11/10/2023 às 11h30min - Atualizada em 11/10/2023 às 11h30min

Granja Modelo perde R$ 700 mil ao mês

A baixa no faturamento ocorreu devido a queda no preço do leite. “Este é um dinheiro que deixa de circular no município e na região”, afirmou Volnei Zandoná

Redação
Sócio proprietário da Granja Modelo e do Compost Barn, Volnei Zandoná, e responsável pelo setor financeiro, Gean Pauletti. (Foto: Igor Vissotto)
A queda no preço do leite continua causando prejuízos aos produtores rurais da região. No Compost Barn – espaço coberto para as vacas, revestido com serragem – da Granja Modelo, situada no município de Palma Sola, o prejuízo é de R$ 700 mil ao mês. A informação é do sócio proprietário da Granja Modelo, Volnei Zandoná.
####
§ Requisitos das tarefas:
a - De acordo com a notícia sobre a Granja Modelo, em qual município a granja está situada?
b - Reproduza palavra por palavra o trecho da notícia sobre a Granja Modelo que começa em "A baixa no faturamento" e termina em "(Foto: Igor Vissotto)".
Os registros não são necessários para realizar esta atividade.
####
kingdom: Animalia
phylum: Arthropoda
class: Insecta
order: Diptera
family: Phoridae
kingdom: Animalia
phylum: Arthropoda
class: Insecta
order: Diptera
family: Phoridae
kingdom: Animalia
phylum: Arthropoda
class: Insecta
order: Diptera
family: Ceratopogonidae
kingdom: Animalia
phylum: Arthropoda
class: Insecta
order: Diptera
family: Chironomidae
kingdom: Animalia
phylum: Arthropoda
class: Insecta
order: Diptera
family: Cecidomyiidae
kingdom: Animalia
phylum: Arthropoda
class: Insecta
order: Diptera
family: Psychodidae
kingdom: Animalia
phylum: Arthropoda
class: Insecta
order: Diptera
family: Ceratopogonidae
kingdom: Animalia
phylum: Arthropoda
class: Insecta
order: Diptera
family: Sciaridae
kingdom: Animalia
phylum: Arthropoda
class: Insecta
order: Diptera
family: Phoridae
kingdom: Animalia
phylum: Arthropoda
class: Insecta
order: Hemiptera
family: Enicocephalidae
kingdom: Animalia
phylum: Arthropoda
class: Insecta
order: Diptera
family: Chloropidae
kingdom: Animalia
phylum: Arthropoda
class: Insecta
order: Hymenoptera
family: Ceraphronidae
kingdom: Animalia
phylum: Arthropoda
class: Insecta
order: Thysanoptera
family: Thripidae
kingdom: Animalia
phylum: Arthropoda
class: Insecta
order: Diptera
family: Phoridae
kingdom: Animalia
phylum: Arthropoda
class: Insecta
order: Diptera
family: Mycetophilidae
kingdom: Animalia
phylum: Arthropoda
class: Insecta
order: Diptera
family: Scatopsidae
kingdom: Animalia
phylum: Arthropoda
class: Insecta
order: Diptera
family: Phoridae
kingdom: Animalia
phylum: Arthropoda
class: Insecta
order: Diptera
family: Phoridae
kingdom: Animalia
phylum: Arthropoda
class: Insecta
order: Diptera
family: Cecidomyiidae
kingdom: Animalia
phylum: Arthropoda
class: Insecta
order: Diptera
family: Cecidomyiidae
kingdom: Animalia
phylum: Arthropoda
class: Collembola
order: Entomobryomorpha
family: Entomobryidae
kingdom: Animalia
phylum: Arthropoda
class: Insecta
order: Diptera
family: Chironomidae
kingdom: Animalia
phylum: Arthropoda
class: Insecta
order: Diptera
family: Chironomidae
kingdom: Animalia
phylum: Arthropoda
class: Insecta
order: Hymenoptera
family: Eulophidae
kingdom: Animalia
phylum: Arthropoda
####
§ Respostas por tarefa:
a - A granja está situada no município de Palma Sola.

b -
A baixa no faturamento ocorreu devido a queda no preço do leite. “Este é um dinheiro que deixa de circular no município e na região”, afirmou Volnei Zandoná

Redação
Sócio proprietário da Granja Modelo e do Compost Barn, Volnei Zandoná, e responsável pelo setor financeiro, Gean Pauletti. (Foto: Igor Vissotto)